Document excerpt:
I've come across a problem with special characters on a django query (Django 1.9.2).
I've created a model that stores a word in it, and I'm feeding that model with words from a Spanish dictionary, using code as follows:
MyModel.objects.get_or_create(word=myword)
And now I've realized that words containing special characters haven't been added, so, for example, there is only one row of MyModel in the database for año
and ano
! And when I query the database I retrieve the same object for these two queries:
MyModel.objects.get(word='año')
MyModel.objects.get(word='ano')
...and no, those words are not the same ;D
I would want to create one object for each, of course.
Short answer: You probably want COLLATION utf8_spanish2_ci
.
Long answer:
If you are using CHARACTER SET utf8
(or utf8mb4
) on the column/table in question, and if you need ano
!= año
, you need COLLATION utf8_bin
or utf8_spanish_ci
or utf8_spanish2_ci
. All other utf8 collations treat n
= ñ
. spanish2 differs from spanish in that ch
is treated as a separate "letter" between c
and d
. Similarly for ll
. More details.
Note that other 'accents' are ignored in comparisons for most utf8 collations except for utf8_bin. For example, C
= Ç
(except for _bin and _turkish).

Given records:
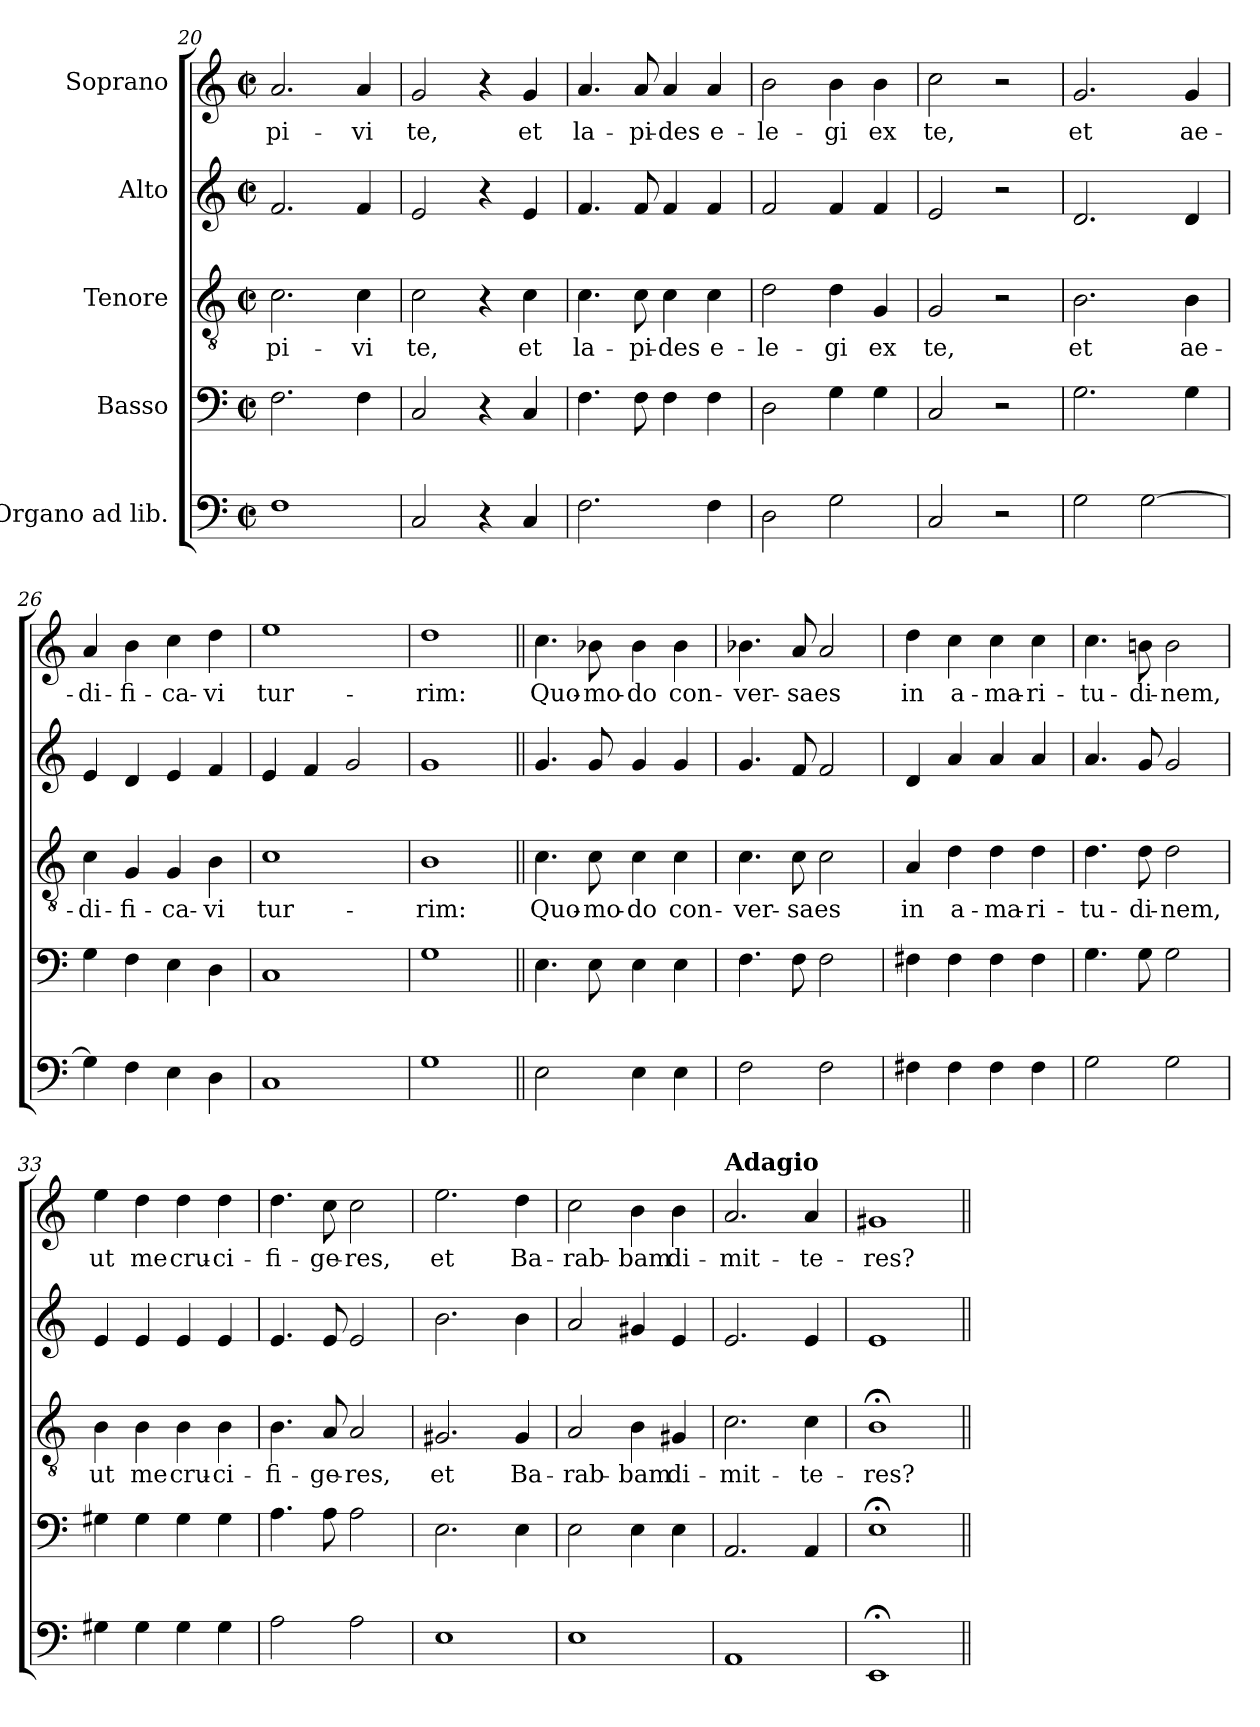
**kern	**kern	**kern	**text	**kern	**kern	**text
*part5	*part4	*part3	*part3	*part2	*part1	*part1
*staff5	*staff4	*staff3	*staff3	*staff2	*staff1	*staff1
*I"Organo ad lib.	*I"Basso	*I"Tenore	*	*I"Alto	*I"Soprano	*
*clefF4	*clefF4	*clefGv2	*	*clefG2	*clefG2	*
*k[]	*k[]	*k[]	*	*k[]	*k[]	*
*M2/2	*M2/2	*M2/2	*	*M2/2	*M2/2	*
*met(c|)	*met(c|)	*met(c|)	*	*met(c|)	*met(c|)	*
=20	=20	=20	=20	=20	=20	=20
1F	2.F\	2.c\	-pi-	2.f/	2.a/	-pi-
.	4F\	4c\	-vi	4f/	4a/	-vi
=21	=21	=21	=21	=21	=21	=21
2C/	2C/	2c\	te,	2e/	2g/	te,
4r	4r	4r	.	4r	4r	.
4C/	4C/	4c\	et	4e/	4g/	et
=22	=22	=22	=22	=22	=22	=22
2.F\	4.F\	4.c\	la-	4.f/	4.a/	la-
.	8F\	8c\	-pi-	8f/	8a/	-pi-
.	4F\	4c\	-des	4f/	4a/	-des
4F\	4F\	4c\	e-	4f/	4a/	e-
=23	=23	=23	=23	=23	=23	=23
2D\	2D\	2d\	-le-	2f/	2b\	-le-
2G\	4G\	4d\	-gi	4f/	4b\	-gi
.	4G\	4G/	ex	4f/	4b\	ex
=24	=24	=24	=24	=24	=24	=24
2C/	2C/	2G/	te,	2e/	2cc\	te,
2r	2r	2r	.	2r	2r	.
=25	=25	=25	=25	=25	=25	=25
2G\	2.G\	2.B\	et	2.d/	2.g/	et
[2G\	.	.	.	.	.	.
.	4G\	4B\	ae-	4d/	4g/	ae-
=26	=26	=26	=26	=26	=26	=26
4G\]	4G\	4c\	-di-	4e/	4a/	-di-
4F\	4F\	4G/	-fi-	4d/	4b\	-fi-
4E\	4E\	4G/	-ca-	4e/	4cc\	-ca-
4D\	4D\	4B\	-vi	4f/	4dd\	-vi
!!LO:LB:g=z
=27	=27	=27	=27	=27	=27	=27
1C	1C	1c	tur-	4e/	1ee	tur-
.	.	.	.	4f/	.	.
.	.	.	.	2g/	.	.
=28	=28	=28	=28	=28	=28	=28
1G	1G	1B	-rim:	1g	1dd	-rim:
=29||	=29||	=29||	=29||	=29||	=29||	=29||
2E\	4.E\	4.c\	Quo-	4.g/	4.cc\	Quo-
.	8E\	8c\	-mo-	8g/	8b-X\	-mo-
4E\	4E\	4c\	-do	4g/	4b-\	-do
4E\	4E\	4c\	con-	4g/	4b-\	con-
=30	=30	=30	=30	=30	=30	=30
2F\	4.F\	4.c\	-ver-	4.g/	4.b-X\	-ver-
.	8F\	8c\	-sa	8f/	8a/	-sa
2F\	2F\	2c\	es	2f/	2a/	es
=31	=31	=31	=31	=31	=31	=31
4F#X\	4F#X\	4A/	in	4d/	4dd\	in
4F#\	4F#\	4d\	a-	4a/	4cc\	a-
4F#\	4F#\	4d\	-ma-	4a/	4cc\	-ma-
4F#\	4F#\	4d\	-ri-	4a/	4cc\	-ri-
=32	=32	=32	=32	=32	=32	=32
2G\	4.G\	4.d\	-tu-	4.a/	4.cc\	-tu-
.	8G\	8d\	-di-	8g/	8bn\	-di-
2G\	2G\	2d\	-nem,	2g/	2b\	-nem,
!!LO:LB:g=z
=33	=33	=33	=33	=33	=33	=33
4G#X\	4G#X\	4B\	ut	4e/	4ee\	ut
4G#\	4G#\	4B\	me	4e/	4dd\	me
4G#\	4G#\	4B\	cru-	4e/	4dd\	cru-
4G#\	4G#\	4B\	-ci-	4e/	4dd\	-ci-
=34	=34	=34	=34	=34	=34	=34
2A\	4.A\	4.B\	-fi-	4.e/	4.dd\	-fi-
.	8A\	8A/	-ge-	8e/	8cc\	-ge-
2A\	2A\	2A/	-res,	2e/	2cc\	-res,
=35	=35	=35	=35	=35	=35	=35
1E	2.E\	2.G#X/	et	2.b\	2.ee\	et
.	4E\	4G#/	Ba-	4b\	4dd\	Ba-
=36	=36	=36	=36	=36	=36	=36
1E	2E\	2A/	-rab-	2a/	2cc\	-rab-
.	4E\	4B\	-bam	4g#X/	4b\	-bam
.	4E\	4G#X/	di-	4e/	4b\	di-
=37	=37	=37	=37	=37	=37	=37
!	!	!	!	!	!LO:TX:a:B:t=Adagio	!
1AA	2.AA/	2.c\	-mit-	2.e/	2.a/	-mit-
.	4AA/	4c\	-te-	4e/	4a/	-te-
=38	=38	=38	=38	=38	=38	=38
1EE;<	1E;<	1B;<	-res?	1e	1g#X	-res?
=||	=||	=||	=||	=||	=||	=||
*-	*-	*-	*-	*-	*-	*-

What the exercise asks: In the Django special-characters thread, how does the spanish2 collation differ from spanish? The entries can be ignored here.

Correct response: It treats ch as a separate letter between c and d, and does the same for ll.